━━━━━ SUPPLIED TEXT ━━━━━

Cross-posted on The Conjecturer.

The Pentagon

  • This account of an NSA Recruiting drive wasn’t all that remarkable, except for one bit I had never heard before. “It was mentioned that people who had done a lot of illegal file sharing were turned down and told never to apply again.” Now, how they define “a lot” leaves much to be desired. But I don’t know of a single computer literate college student who has not done any illegal file sharing. Can the NSA afford to be that picky in choosing its candidates? Does the CIA and other intelligence agencies have such stringent (and, in my view, unrealistic) criteria for its 21-year old recruits? (Note: Noah Shachtman makes the same point as well.)
  • Now that I think of it, this is kind of similar to their attitude on drugs. Until recently, the criteria was that any illegal drug use, at any point in your past, was grounds for clearance denial. That has since been amended to “within the last 12 months” for most clearances, including the CIA. A similar standard should apply to the NSA.
  • Not exactly Pentagon, but it is US-strategy related: an article I wrote on American strategic opportunities in Turkmenistan is up over at World Politics Watch. Go, read.

━━━━━ RECORDS FOR THE EXERCISE ━━━━━

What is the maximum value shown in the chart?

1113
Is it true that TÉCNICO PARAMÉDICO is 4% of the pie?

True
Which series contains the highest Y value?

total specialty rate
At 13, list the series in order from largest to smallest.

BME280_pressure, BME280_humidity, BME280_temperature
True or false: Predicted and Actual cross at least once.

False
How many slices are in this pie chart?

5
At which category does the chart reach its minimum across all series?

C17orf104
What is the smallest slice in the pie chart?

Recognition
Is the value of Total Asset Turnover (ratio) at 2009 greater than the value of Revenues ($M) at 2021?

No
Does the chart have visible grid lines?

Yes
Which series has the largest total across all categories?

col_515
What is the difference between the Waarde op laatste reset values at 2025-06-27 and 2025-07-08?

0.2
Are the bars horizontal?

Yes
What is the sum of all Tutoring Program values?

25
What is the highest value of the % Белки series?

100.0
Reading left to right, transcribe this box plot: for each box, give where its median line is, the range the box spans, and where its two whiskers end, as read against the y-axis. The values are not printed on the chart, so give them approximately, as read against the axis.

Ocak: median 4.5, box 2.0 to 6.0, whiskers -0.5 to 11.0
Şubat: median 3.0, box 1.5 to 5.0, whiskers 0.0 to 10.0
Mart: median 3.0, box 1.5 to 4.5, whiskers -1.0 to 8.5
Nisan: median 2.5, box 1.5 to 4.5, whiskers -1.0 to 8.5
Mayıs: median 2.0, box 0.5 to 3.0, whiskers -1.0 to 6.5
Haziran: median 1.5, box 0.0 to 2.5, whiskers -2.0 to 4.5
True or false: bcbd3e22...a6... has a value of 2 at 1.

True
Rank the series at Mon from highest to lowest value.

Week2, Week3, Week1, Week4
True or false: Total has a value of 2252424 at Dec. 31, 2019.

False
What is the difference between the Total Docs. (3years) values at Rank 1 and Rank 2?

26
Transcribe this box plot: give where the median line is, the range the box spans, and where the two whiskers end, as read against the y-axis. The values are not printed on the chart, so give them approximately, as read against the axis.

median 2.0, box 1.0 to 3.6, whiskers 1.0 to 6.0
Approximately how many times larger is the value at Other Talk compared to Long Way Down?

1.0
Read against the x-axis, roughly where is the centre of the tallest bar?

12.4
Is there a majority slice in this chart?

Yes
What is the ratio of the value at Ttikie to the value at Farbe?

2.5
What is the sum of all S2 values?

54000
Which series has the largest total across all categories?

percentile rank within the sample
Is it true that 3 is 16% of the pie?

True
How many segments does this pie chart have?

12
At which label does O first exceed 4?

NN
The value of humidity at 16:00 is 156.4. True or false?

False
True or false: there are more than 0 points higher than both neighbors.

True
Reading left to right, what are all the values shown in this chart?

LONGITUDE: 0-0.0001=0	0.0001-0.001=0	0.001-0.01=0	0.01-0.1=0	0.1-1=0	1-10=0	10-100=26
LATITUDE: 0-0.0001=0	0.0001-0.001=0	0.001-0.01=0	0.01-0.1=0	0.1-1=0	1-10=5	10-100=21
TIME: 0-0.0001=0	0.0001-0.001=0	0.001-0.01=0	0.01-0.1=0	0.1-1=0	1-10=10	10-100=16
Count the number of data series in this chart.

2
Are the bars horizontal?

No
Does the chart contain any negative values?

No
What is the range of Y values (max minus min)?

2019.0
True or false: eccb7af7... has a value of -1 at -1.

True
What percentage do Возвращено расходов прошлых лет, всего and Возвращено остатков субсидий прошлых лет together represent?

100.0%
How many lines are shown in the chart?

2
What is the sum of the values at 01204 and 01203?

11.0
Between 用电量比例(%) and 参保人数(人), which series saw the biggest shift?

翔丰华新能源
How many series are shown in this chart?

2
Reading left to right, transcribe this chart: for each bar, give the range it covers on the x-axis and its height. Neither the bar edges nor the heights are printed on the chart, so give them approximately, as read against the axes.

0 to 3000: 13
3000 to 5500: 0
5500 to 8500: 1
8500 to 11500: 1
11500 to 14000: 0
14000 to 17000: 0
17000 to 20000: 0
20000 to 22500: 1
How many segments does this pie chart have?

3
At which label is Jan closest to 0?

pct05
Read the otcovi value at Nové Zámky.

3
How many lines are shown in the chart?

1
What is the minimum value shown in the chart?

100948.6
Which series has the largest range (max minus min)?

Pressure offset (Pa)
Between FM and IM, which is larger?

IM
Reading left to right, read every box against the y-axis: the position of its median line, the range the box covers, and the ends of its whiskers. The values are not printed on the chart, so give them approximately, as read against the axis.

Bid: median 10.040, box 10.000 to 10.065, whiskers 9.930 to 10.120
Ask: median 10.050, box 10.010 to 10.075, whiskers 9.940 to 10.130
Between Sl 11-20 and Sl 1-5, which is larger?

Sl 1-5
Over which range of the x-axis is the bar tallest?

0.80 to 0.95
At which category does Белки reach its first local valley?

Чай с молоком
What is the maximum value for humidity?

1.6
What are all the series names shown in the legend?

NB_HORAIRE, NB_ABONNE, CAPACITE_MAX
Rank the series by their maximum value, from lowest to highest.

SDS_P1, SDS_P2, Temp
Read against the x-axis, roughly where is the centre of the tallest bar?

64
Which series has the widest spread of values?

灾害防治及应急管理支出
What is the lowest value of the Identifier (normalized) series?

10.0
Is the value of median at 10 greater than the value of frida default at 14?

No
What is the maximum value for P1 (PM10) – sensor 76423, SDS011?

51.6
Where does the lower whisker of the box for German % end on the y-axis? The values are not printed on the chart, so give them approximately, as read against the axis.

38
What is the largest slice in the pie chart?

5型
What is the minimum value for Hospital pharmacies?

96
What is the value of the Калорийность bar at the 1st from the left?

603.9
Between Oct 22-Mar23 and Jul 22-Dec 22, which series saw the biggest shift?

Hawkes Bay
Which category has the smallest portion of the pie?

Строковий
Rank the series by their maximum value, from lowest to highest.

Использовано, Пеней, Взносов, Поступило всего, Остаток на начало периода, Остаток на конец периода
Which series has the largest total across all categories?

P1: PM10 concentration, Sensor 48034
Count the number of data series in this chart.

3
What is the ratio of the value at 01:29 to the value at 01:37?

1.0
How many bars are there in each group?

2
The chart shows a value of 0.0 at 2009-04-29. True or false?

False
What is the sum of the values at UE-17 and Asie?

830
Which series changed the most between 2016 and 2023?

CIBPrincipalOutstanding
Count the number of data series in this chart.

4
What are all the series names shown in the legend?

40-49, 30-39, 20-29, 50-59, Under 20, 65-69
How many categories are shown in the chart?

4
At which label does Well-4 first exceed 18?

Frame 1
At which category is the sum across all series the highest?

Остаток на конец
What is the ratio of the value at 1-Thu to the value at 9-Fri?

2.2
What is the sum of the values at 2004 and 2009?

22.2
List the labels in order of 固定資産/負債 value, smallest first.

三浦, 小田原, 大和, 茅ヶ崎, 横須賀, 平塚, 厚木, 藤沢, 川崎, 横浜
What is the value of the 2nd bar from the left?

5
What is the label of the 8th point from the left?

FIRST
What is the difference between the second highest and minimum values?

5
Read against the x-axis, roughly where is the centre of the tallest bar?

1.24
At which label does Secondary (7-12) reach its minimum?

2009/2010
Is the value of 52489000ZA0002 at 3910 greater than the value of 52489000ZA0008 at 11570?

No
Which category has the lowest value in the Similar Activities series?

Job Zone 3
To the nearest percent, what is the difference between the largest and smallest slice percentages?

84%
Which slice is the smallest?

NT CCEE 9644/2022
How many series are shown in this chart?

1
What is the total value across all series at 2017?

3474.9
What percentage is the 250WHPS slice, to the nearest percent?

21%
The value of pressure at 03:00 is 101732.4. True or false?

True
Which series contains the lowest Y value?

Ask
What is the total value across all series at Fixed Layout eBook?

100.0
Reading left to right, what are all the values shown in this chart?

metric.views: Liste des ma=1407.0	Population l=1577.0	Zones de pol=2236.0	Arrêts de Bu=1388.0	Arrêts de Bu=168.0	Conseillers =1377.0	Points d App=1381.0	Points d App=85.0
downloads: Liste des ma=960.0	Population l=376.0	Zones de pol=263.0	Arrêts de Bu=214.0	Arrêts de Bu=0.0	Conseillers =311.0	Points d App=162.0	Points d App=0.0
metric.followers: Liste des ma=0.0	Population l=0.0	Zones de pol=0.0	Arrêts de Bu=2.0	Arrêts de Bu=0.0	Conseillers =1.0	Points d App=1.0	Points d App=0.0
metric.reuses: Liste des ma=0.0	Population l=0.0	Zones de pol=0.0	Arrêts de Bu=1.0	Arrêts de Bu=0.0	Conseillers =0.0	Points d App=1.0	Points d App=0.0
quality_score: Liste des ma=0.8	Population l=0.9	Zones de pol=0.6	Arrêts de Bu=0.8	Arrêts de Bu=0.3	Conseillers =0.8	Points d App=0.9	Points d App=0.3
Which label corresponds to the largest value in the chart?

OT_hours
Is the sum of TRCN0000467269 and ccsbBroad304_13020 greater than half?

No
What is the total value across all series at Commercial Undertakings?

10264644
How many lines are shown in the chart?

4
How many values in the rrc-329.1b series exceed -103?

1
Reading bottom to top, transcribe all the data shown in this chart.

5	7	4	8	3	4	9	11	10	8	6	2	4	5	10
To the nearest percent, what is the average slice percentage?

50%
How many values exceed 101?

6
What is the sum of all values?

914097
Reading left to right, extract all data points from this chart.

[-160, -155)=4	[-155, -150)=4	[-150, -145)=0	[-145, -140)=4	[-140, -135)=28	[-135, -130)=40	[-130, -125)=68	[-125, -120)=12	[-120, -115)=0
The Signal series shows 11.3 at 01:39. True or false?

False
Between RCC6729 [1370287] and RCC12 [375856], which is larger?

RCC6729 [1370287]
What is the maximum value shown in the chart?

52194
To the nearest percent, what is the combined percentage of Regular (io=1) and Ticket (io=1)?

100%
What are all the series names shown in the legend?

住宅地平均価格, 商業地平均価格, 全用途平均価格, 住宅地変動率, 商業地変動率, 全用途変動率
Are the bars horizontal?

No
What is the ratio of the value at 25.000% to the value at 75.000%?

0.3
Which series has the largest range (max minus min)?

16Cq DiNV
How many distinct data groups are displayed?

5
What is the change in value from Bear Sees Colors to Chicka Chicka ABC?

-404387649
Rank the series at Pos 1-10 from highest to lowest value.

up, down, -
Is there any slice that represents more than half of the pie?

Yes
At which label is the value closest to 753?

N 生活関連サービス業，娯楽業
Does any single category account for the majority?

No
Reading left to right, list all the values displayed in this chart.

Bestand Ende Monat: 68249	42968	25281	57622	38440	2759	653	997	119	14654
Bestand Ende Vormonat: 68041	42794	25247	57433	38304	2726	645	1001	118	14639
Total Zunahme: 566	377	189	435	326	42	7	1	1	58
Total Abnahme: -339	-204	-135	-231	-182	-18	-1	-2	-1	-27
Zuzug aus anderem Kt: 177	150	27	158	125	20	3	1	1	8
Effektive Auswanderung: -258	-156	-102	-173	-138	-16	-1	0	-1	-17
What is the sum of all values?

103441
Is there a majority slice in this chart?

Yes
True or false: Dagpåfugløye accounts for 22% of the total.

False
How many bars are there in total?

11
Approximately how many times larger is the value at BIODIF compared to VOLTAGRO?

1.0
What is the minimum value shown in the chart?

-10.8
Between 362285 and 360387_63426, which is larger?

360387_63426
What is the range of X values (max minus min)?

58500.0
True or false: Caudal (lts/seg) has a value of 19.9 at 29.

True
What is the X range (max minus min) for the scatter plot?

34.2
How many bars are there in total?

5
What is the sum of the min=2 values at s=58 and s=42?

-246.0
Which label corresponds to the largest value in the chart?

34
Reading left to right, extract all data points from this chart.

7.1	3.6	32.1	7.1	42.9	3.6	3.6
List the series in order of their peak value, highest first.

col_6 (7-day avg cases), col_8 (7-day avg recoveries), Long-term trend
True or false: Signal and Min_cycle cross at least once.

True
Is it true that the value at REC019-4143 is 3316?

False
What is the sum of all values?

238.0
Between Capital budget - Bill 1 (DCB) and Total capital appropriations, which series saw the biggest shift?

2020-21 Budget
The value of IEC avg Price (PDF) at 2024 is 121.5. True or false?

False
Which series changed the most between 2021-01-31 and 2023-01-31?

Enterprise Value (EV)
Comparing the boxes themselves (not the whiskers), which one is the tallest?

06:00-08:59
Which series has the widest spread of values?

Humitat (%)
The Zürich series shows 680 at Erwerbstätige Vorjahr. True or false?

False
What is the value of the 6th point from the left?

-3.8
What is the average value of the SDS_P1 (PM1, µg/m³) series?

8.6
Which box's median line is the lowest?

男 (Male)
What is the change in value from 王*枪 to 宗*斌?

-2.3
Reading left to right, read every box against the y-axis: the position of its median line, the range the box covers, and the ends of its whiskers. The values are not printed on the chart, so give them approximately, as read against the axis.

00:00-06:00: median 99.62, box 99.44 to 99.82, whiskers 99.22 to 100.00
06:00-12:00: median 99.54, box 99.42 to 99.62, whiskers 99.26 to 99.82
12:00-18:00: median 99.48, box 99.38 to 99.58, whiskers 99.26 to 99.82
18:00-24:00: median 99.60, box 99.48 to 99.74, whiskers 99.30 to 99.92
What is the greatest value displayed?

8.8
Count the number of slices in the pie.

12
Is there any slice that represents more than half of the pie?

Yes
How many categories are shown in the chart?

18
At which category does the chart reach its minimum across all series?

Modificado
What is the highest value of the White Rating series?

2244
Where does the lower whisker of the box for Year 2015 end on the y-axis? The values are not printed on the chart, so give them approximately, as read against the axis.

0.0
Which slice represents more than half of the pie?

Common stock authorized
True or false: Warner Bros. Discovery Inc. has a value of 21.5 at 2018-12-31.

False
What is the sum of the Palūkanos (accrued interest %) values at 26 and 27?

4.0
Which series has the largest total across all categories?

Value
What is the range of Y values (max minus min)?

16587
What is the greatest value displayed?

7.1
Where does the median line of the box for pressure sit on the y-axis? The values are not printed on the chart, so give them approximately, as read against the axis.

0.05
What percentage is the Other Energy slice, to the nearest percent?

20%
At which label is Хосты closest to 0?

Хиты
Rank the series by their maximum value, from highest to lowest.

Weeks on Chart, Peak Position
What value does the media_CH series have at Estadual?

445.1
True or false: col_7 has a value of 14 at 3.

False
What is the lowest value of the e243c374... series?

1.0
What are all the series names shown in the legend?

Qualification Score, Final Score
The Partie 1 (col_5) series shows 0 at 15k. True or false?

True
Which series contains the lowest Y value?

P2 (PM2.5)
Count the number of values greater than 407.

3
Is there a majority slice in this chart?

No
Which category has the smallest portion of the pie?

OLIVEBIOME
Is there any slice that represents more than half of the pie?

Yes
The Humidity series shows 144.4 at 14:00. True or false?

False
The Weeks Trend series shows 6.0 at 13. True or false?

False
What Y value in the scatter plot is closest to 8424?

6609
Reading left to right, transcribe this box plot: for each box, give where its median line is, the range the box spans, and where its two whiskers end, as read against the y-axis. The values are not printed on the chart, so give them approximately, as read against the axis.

━━━━━

## INSTRUCTIONS
1. Print the part of the post about NSA recruiting that opens with the words "The Pentagon" and closes with "point as well.)".
2. Swap "bar" for "column" in the part of the entries that opens with the line containing "三浦, 小田原, 大和, 茅ヶ崎, 横須賀, 平塚, 厚木, 藤沢, 川崎, 横浜" and closes with the line containing "At which label does Secondary". Give back only those lines, with nothing else changed.

## TASK-BY-TASK ANSWERS
1.
The Pentagon

  • This account of an NSA Recruiting drive wasn’t all that remarkable, except for one bit I had never heard before. “It was mentioned that people who had done a lot of illegal file sharing were turned down and told never to apply again.” Now, how they define “a lot” leaves much to be desired. But I don’t know of a single computer literate college student who has not done any illegal file sharing. Can the NSA afford to be that picky in choosing its candidates? Does the CIA and other intelligence agencies have such stringent (and, in my view, unrealistic) criteria for its 21-year old recruits? (Note: Noah Shachtman makes the same point as well.)

2.
三浦, 小田原, 大和, 茅ヶ崎, 横須賀, 平塚, 厚木, 藤沢, 川崎, 横浜
What is the value of the 2nd column from the left?

5
What is the label of the 8th point from the left?

FIRST
What is the difference between the second highest and minimum values?

5
Read against the x-axis, roughly where is the centre of the tallest column?

1.24
At which label does Secondary (7-12) reach its minimum?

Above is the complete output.